Les étudiants en halieutique de l’Institut Agro de Rennes se sont penchés sur la consommation des jeunes en produits de la mer. Entre méconnaissance des produits, sensibilité à l’environnement et envie de praticité, la filière fait face à un défi de taille.
Le collectif Poissons, Coquillages et Crustacés indique que les 18-34 ans sont 44 % à consommer du poisson moins d’une fois par semaine, alors que l’Anses* recommande d’en manger deux fois par semaine. Mais 89 % reconnaissent les bienfaits des produits de la mer pour la santé. Les jeunes sont moins attentifs à la fraîcheur des produits que leurs aînés, mais attachent davantage d’importance à leur praticité.
C’est dans ce contexte que les étudiants en halieutique, dans le cadre de leur formation en marketing, se sont penchés sur la question. Après une étude bibliographique, des entretiens et une enquête en ligne, ils montrent que les jeunes sont particulièrement attentifs au prix, à la durabilité, aux aspects de santé et nutritionnels, mais surtout au côté pratique. Les produits plébiscités sont ainsi le traiteur, les conserves et les produits frais en barquette, dans une moindre mesure. Si le surgelé est boudé par les jeunes, ce n’est pas par méfiance ou manque d’intérêt… mais plus prosaïquement à cause de l’absence de congélateur
pour le stocker dans leur logement, en particulier pour les étudiants. Leurs principaux freins à l’achat sont le prix, accentué par l’inflation, les DLC courtes sur le
frais, le manque de praticité et la méconnaissance de recettes à cuisiner. Concernant leurs attentes, une plus forte sensibilité écologique les pousse à s’intéresser à la production et aux techniques de pêche, à l’origine et à la transparence des filières, mais aussi à l’aspect healthy des poissons.
Le regard des étudiants
Pour Clarisse Brocquevieille, une des étudiantes à avoir mené ce projet, sa formation en marketing lui « donne des idées de nouveaux produits, comme des produits plus bruts et naturels ». Au niveau de leur propre consommation, les étudiants ont parfois des difficultés à choisir : « Maintenant que j’étudie et connais un peu mieux les produits, je vois qu’il y a énormément de critères à prendre en compte, ce n’est pas évident, développe Charles Leroux, un autre étudiant. Je fais attention à privilégier le sauvage et je me tourne surtout sur le frais et la conserve. Je suis très sensible aux emballages, ça conditionne énormément mes achats. J’essaye aussi de privilégier les espèces françaises. » Selon lui, un des premiers moteurs à l’achat est de trouver de l’inspiration sur les réseaux sociaux. « Je suis des influenceurs sportifs et food qui présentent des recettes de poisson, ça me donne des idées. » Pour Clarisse Brocquevieille, « ce qui pêche, c’est le savoir-cuisiner. Mais j’essaye de diversifier, de manger autre chose que du saumon et du cabillaud. Je tente aussi de sensibiliser ma famille ». Les étudiants se montrent plus dubitatifs quant aux labels, comme l’explique Charles Leroux : « Pour moi, c’est de la sur-simplification, il y a tellement de critères à prendre en compte. Un éco-score serait selon moi plus complet. »

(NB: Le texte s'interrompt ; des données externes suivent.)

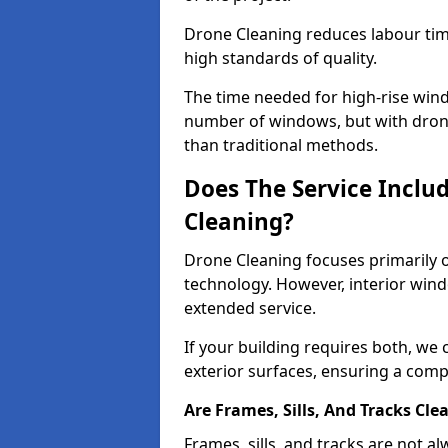
Drone Cleaning reduces labour time
high standards of quality.
The time needed for high-rise win
number of windows, but with dron
than traditional methods.
Does The Service Inclu
Cleaning?
Drone Cleaning focuses primarily 
technology. However, interior wind
extended service.
If your building requires both, we 
exterior surfaces, ensuring a compl
Are Frames, Sills, And Tracks Cle
Frames, sills, and tracks are not 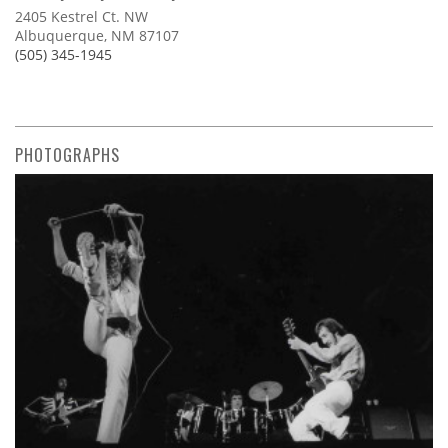
2405 Kestrel Ct. NW
Albuquerque, NM 87107
(505) 345-1945
PHOTOGRAPHS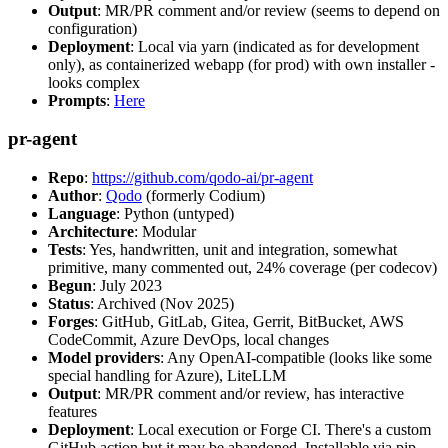
Output
: MR/PR comment and/or review (seems to depend on
configuration)
Deployment
: Local via yarn (indicated as for development
only), as containerized webapp (for prod) with own installer -
looks complex
Prompts
:
Here
pr-agent
Repo
:
https://github.com/qodo-ai/pr-agent
Author
:
Qodo
(formerly Codium)
Language
: Python (untyped)
Architecture
: Modular
Tests
: Yes, handwritten, unit and integration, somewhat
primitive, many commented out, 24% coverage (per codecov)
Begun
: July 2023
Status
: Archived (Nov 2025)
Forges
: GitHub, GitLab, Gitea, Gerrit, BitBucket, AWS
CodeCommit, Azure DevOps, local changes
Model providers
: Any OpenAI-compatible (looks like some
special handling for Azure), LiteLLM
Output
: MR/PR comment and/or review, has interactive
features
Deployment
: Local execution or Forge CI. There's a custom
GitHub action but it may be abandoned. Installable via pip,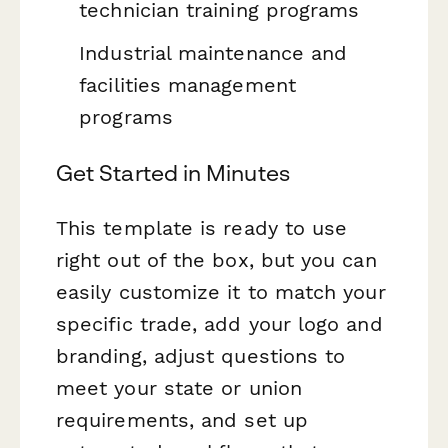
technician training programs
Industrial maintenance and
facilities management
programs
Get Started in Minutes
This template is ready to use
right out of the box, but you can
easily customize it to match your
specific trade, add your logo and
branding, adjust questions to
meet your state or union
requirements, and set up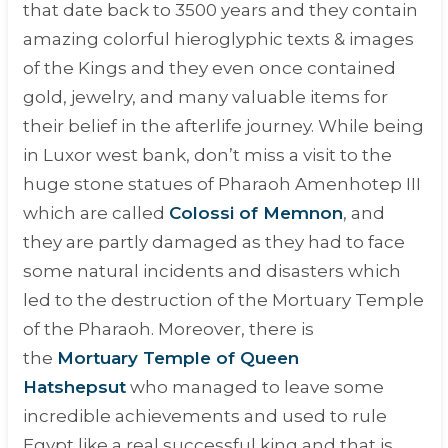
that date back to 3500 years and they contain
amazing colorful hieroglyphic texts & images
of the Kings and they even once contained
gold, jewelry, and many valuable items for
their belief in the afterlife journey. While being
in Luxor west bank, don’t miss a visit to the
huge stone statues of Pharaoh Amenhotep III
which are called
Colossi of Memnon
,
and
they are partly damaged as they had to face
some natural incidents and disasters which
led to the destruction of the Mortuary Temple
of the Pharaoh. Moreover, there is
the
Mortuary Temple of Queen
Hatshepsut
who managed to leave some
incredible achievements and used to rule
Egypt like a real successful king and that is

Finalement, si les étudiants tirent une leçon de leur formation et du début de leur parcours professionnel, c’est « qu’il est essentiel de toujours se poser des questions sur ce qu’on mange et sur nos impacts ».
Vincent SCHUMENG
*Agence nationale de sécurité sanitaire de l’alimentation, de l’environnement et du travail
Le regard de Marion Fischer, déléguée générale de France Filière Pêche (FFP) jusqu’au 1er mars 2023
PDM – Comment amener les jeunes vers les produits de la mer ?
Il faut jouer sur deux plans : développer des produits prêts à l’emploi et communiquer sur leurs vertus via les bons canaux. FFP a mis en place des partenariats avec des influenceurs et des médias comme Brut et Konbini pour promouvoir les produits de la pêche française auprès des jeunes.

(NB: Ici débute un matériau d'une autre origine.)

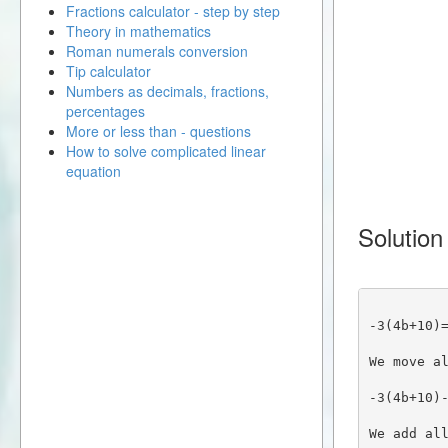
Fractions calculator - step by step
Theory in mathematics
Roman numerals conversion
Tip calculator
Numbers as decimals, fractions,
percentages
More or less than - questions
How to solve complicated linear
equation
Solution
-3(4b+10)
We move a
-3(4b+10)
We add al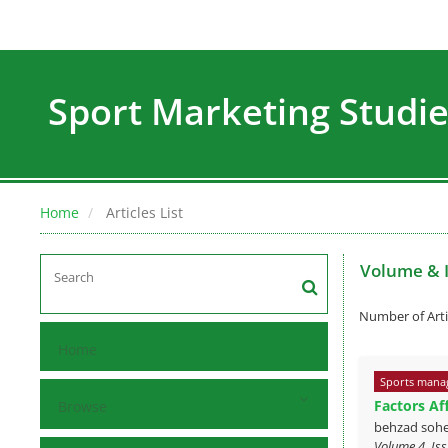
Sport Marketing Studi
Home
Articles List
Volume & 
Number of Arti
Home
Sports mana
Factors Af
Browse
behzad sohe
Volume 4, Is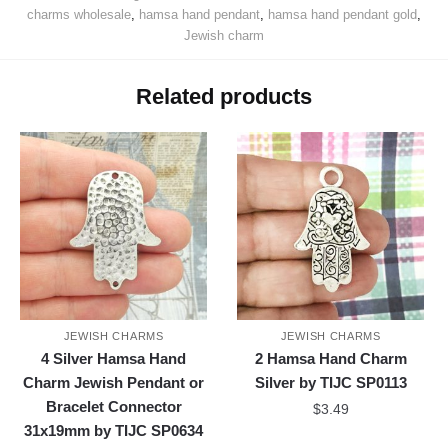
charms wholesale
,
hamsa hand pendant
,
hamsa hand pendant gold
,
Jewish charm
Related products
JEWISH CHARMS
JEWISH CHARMS
4 Silver Hamsa Hand
2 Hamsa Hand Charm
Charm Jewish Pendant or
Silver by TIJC SP0113
Bracelet Connector
$
3.49
31x19mm by TIJC SP0634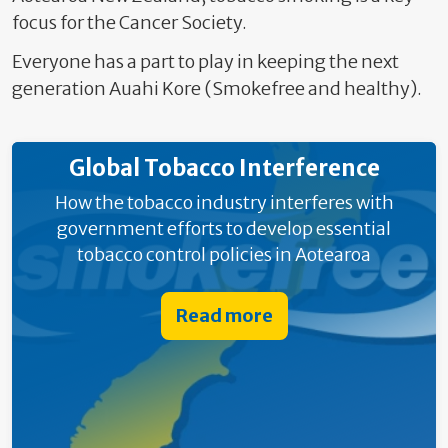
focus for the Cancer Society.
Everyone has a part to play in keeping the next
generation Auahi Kore (Smokefree and healthy).
Global Tobacco Interference
How the tobacco industry interferes with
government efforts to develop essential
tobacco control policies in Aotearoa
Read more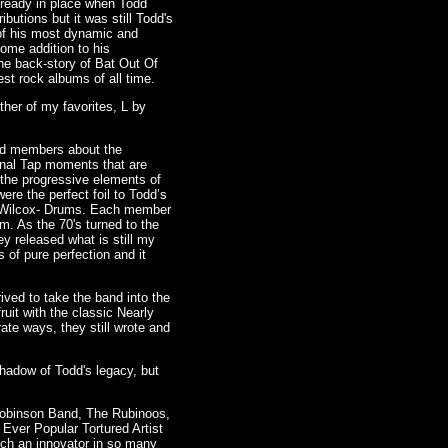
lready in place when Todd
butions but it was still Todd's
 of his most dynamic and
ome addition to his
he back-story of Bat Out Of
st rock albums of all time.
her of my favorites, L by
and members about the
pinal Tap moments that are
 the progressive elements of
ere the perfect foil to Todd’s
ie Wilcox- Drums. Each member
m. As the 70's turned to the
y released what is still my
s of pure perfection and it
ived to take the band into the
uit with the classic Nearly
ate ways, they still wrote and
shadow of Todd's legacy, but
Robinson Band, The Rubinoos,
Ever Popular Tortured Artist
uch an innovator in so many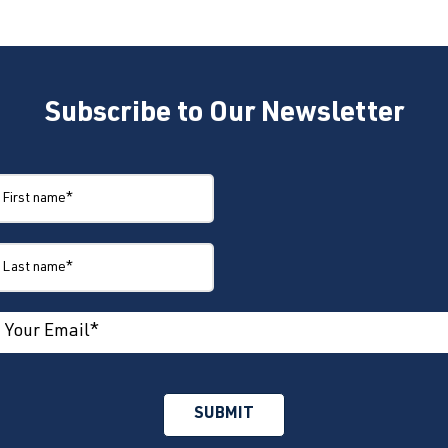
Subscribe to Our Newsletter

PDM – Quelles sont les demandes des jeunes selon vous ?
Incontestablement le plus préparé possible. On retrouve le frais libre-service, mais aussi les tendances autour du sushi et des poke. Le saumon est omniprésent sur ces produits, il faudrait travailler sur une recette tendance avec des espèces françaises.

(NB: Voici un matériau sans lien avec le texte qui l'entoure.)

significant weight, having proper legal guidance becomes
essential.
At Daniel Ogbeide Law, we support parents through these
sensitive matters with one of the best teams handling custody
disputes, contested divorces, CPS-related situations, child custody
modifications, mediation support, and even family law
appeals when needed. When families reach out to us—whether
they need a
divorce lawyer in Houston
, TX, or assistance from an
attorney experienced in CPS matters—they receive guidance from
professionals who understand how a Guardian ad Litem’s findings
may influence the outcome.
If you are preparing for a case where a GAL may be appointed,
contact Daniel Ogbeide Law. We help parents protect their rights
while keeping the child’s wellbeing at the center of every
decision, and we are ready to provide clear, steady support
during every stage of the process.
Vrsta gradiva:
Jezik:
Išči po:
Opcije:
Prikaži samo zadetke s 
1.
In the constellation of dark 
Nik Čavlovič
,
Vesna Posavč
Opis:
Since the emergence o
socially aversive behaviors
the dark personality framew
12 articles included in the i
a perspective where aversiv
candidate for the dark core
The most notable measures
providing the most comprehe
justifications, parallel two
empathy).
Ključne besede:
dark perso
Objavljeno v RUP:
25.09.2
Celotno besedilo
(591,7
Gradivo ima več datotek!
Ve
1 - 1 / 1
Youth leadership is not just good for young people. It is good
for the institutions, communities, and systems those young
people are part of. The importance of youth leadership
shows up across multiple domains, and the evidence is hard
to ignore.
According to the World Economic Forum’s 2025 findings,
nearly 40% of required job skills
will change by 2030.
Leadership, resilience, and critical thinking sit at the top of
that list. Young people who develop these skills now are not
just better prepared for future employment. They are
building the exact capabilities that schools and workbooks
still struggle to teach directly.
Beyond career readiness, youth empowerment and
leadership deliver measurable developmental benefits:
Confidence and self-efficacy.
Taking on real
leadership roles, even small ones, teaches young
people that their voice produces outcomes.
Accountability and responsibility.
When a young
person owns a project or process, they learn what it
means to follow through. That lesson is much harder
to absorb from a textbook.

PDM – Les produits de la mer ont-ils des arguments pour séduire les jeunes ?
Oui, avec la mode du manger healthy, mais aussi en jouant sur la dimension durable et écologique des produits et comme alternative à la viande pour décarboner son alimentation.
PDM – Quels sont les enjeux de la filière face à cette population ?
Développer le frais LS en barquette demande des investissements de la part du mareyage, qui connaît des difficultés et qui manque de marges pour cela. L’enjeu, c’est de rendre le poisson « cool » au travers de recettes tendances et prêtes à l’emploi.